Normal Findings
The HPO contains terms that denote abnormal phenotypic features. There are no terms such as Normal renal echogenicity.
How can HPO be used to state that a clinical finding was normal?
To state for instance, we state that the abnormal term was excluded. For instance, to state that renal echogenicity was normal, we would state
Abnormal renal echogenicity (HP:0033130): Excluded.
There are many ways that HPO-based databases can represent this information.
Tabular
For instance, the following table shows three HPO terms and eight patients in whom an HPO term was observed, excluded, or for which no information was available ("na")

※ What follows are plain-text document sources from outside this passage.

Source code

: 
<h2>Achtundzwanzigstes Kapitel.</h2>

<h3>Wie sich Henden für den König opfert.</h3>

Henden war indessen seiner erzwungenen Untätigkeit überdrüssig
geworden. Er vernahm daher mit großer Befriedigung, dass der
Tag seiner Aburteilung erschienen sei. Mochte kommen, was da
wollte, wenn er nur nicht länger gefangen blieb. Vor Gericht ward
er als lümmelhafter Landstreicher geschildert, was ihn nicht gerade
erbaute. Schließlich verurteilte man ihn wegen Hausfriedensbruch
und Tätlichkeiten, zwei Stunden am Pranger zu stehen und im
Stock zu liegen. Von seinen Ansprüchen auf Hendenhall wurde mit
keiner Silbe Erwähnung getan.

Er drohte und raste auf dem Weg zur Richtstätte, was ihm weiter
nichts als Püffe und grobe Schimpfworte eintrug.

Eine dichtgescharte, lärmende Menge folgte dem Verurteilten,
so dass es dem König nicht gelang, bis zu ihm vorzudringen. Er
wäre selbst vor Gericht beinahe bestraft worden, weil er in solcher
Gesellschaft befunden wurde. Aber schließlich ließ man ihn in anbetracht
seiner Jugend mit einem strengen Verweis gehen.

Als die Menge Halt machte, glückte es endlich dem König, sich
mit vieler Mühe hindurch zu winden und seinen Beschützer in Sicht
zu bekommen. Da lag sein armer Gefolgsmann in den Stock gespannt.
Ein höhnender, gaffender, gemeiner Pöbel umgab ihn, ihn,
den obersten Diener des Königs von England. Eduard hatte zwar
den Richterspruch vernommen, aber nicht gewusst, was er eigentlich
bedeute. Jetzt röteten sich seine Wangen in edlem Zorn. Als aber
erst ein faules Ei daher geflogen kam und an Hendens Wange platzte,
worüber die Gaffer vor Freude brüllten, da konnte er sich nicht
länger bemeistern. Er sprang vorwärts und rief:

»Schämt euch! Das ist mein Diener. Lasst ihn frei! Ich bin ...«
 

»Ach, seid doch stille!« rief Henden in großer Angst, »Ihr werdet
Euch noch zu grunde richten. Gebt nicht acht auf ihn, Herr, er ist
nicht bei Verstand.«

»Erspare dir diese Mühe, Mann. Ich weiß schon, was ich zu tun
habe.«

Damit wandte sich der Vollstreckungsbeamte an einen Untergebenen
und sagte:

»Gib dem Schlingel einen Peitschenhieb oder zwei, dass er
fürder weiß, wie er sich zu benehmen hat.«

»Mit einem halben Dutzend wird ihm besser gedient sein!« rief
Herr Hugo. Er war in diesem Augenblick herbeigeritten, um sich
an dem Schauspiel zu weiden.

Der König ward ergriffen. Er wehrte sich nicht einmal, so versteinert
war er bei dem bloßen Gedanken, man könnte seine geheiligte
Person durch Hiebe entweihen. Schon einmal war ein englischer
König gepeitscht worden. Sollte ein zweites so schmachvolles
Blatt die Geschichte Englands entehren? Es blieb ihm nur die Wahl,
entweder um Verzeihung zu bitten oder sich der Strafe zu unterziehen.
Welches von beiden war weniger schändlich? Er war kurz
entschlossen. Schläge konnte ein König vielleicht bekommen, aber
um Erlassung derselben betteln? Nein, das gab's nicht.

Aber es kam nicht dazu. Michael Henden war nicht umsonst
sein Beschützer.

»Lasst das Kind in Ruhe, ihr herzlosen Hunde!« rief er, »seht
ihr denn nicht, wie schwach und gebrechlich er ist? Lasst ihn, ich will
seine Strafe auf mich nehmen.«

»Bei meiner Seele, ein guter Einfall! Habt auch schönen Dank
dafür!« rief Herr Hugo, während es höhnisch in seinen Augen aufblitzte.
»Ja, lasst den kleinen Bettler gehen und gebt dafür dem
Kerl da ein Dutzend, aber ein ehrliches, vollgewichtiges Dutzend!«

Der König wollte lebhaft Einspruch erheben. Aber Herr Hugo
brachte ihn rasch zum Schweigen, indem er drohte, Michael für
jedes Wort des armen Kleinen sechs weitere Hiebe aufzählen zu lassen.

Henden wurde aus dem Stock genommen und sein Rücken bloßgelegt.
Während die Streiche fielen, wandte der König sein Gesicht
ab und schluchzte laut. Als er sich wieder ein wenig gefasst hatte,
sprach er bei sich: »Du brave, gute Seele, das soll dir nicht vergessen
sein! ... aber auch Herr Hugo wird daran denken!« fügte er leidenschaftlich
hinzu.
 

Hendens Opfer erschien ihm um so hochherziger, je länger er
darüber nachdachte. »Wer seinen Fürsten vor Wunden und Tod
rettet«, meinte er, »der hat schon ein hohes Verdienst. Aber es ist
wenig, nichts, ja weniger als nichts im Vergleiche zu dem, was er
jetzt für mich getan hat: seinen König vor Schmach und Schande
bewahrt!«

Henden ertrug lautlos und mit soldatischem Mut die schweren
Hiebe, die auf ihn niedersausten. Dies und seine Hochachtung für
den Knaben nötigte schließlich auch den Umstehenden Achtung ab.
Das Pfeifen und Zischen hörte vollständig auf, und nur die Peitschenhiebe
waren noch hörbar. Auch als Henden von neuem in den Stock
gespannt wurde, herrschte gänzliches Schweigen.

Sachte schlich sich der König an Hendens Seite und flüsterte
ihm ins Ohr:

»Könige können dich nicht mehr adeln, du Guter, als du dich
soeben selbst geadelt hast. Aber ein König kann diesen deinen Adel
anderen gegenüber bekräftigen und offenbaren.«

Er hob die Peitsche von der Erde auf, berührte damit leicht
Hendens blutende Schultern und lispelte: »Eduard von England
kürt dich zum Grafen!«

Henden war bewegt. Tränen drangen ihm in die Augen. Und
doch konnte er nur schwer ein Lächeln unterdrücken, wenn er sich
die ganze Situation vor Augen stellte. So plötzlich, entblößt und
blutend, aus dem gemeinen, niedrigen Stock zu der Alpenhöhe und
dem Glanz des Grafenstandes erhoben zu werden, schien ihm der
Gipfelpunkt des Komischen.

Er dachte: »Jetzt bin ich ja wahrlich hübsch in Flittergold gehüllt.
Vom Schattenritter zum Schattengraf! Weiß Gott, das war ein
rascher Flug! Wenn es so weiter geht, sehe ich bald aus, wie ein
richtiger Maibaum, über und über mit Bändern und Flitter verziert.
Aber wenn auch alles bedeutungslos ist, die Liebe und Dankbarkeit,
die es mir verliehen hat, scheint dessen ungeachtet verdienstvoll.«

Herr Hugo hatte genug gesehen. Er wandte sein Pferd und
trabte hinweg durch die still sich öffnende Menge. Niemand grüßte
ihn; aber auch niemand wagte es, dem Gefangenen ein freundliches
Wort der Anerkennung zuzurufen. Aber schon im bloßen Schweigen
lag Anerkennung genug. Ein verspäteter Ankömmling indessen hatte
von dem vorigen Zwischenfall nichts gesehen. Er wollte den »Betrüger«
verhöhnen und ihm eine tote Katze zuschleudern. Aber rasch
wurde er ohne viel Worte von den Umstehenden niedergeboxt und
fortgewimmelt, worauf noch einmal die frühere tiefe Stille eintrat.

| HPO Term | P1 | P2 | P3 | P4 | P5 | P6 | P7 | P8 |
|---|---|---|---|---|---|---|---|---|
| Primum atrial septal defect (HP:0010445 | excluded | na | observed | observed | na | observed | observed | na |
| Hypernatremia (HP:0003228) | observed | observed | na | excluded | na | observed | na | excluded |
| Splenomegaly (HP:0001744) | na | excluded | excluded | eobserved | observed | na | observed | na |
GA4GH Phenopackets
The Phenopacket Schema was designed to represent clinical information using HPO terms. The Phenopacket Schema contains an element called PhenotypicFeature that contains a field to indicate whether a feature was excluded or not. This is the recommended way to represent HPO-based clinical data.
What to exclude
It is good to annotate observed findings as specifically as possible (e.g., Renal cortical hypoechogeneity HP:0033133 rather than Abnormal renal echogenicity HP:0033130). However, if say sonography was used to investigate the kidney, then one provides more information by indicating that Abnormal renal echogenicity HP:0033130 was excluded because there are several different types of abnormal renal echogenicity (child terms) that are also excluded.